待解问题:
把下面关于《大气污染防治法》修订的文章中，从“2014年12月26日,十二”开始、到“记者:您如何整体评价《修订草案》?”结束的这一段一字不差地抄写出来。

待审文段:
══════════════════════════════

2014年12月26日,十二届全国人大常委会第十二次会议分组审议了国务院向全国人大首次提交的《大气污染防治法(修订草案)》(以下简称《修订草案》)。
现行《大气污染防治法》制定于1987年,并于1995年、2000年先后做过两次修改,距今已近14年未做修改,目前正在进行第三次修改。《大气污染防治法》的修改不仅关系到何时能够重现蓝天,而且与每一个人的健康息息相关。
根据中国的修法惯例,一部法律修订草案,要经过全国人大常委会的三次审议才能进行表决。为此,就《大气污染防治法》应该如何更好地修改,21世纪经济报道专访了全国人大常委、中科院科技政策与管理科学研究所所长王毅。
应进一步加强与新《环保法》的衔接
记者:您如何整体评价《修订草案》?

══════════════════════════════

数据摘录:
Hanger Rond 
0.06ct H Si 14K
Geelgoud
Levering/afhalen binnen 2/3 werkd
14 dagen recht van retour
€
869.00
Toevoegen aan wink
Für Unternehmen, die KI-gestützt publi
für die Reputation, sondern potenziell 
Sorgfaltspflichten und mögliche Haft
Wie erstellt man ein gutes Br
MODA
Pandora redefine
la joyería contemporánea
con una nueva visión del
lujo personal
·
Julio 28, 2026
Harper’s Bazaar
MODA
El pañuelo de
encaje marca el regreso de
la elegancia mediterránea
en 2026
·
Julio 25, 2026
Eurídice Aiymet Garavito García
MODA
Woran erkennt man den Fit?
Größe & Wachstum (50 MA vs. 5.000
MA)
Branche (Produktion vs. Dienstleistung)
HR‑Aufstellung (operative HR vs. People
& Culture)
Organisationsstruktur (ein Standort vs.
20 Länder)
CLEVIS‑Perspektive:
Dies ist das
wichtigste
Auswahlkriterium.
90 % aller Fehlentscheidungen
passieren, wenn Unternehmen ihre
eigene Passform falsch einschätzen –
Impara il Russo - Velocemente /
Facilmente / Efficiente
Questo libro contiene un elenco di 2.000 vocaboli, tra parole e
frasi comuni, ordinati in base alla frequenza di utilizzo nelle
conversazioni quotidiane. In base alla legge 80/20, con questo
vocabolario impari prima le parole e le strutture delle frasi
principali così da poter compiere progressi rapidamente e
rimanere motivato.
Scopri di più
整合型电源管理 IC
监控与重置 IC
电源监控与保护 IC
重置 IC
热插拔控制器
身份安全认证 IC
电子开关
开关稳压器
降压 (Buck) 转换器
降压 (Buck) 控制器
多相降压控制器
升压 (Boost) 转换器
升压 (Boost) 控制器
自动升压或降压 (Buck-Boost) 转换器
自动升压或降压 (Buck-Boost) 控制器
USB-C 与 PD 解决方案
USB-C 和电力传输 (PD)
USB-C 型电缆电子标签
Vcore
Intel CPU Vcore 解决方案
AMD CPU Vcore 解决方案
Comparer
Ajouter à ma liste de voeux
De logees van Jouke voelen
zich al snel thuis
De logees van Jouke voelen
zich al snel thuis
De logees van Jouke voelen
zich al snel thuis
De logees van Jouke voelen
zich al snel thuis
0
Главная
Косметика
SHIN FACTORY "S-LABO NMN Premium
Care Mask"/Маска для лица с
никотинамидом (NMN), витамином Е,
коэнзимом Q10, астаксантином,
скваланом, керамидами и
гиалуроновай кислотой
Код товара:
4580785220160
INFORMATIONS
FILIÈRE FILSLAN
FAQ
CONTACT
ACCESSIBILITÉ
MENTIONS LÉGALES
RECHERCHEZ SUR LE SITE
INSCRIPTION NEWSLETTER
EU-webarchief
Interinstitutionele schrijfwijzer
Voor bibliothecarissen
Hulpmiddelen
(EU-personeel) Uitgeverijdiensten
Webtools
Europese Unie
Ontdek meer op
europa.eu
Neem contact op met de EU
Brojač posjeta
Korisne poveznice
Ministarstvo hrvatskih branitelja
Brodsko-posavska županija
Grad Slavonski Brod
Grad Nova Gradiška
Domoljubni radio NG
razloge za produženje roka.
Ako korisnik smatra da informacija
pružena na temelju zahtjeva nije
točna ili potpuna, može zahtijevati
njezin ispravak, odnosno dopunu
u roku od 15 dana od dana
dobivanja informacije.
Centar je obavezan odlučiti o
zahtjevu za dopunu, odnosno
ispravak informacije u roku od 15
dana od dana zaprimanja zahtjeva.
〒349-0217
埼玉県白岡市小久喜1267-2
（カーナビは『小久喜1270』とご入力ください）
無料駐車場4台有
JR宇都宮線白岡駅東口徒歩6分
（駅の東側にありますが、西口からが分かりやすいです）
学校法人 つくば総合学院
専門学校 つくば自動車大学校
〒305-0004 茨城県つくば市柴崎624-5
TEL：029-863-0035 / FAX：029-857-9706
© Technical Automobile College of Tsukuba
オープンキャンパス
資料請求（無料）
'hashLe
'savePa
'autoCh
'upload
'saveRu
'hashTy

══════════════════════════════

已完成任务:
2014年12月26日,十二届全国人大常委会第十二次会议分组审议了国务院向全国人大首次提交的《大气污染防治法(修订草案)》(以下简称《修订草案》)。
现行《大气污染防治法》制定于1987年,并于1995年、2000年先后做过两次修改,距今已近14年未做修改,目前正在进行第三次修改。《大气污染防治法》的修改不仅关系到何时能够重现蓝天,而且与每一个人的健康息息相关。
根据中国的修法惯例,一部法律修订草案,要经过全国人大常委会的三次审议才能进行表决。为此,就《大气污染防治法》应该如何更好地修改,21世纪经济报道专访了全国人大常委、中科院科技政策与管理科学研究所所长王毅。
应进一步加强与新《环保法》的衔接
记者:您如何整体评价《修订草案》?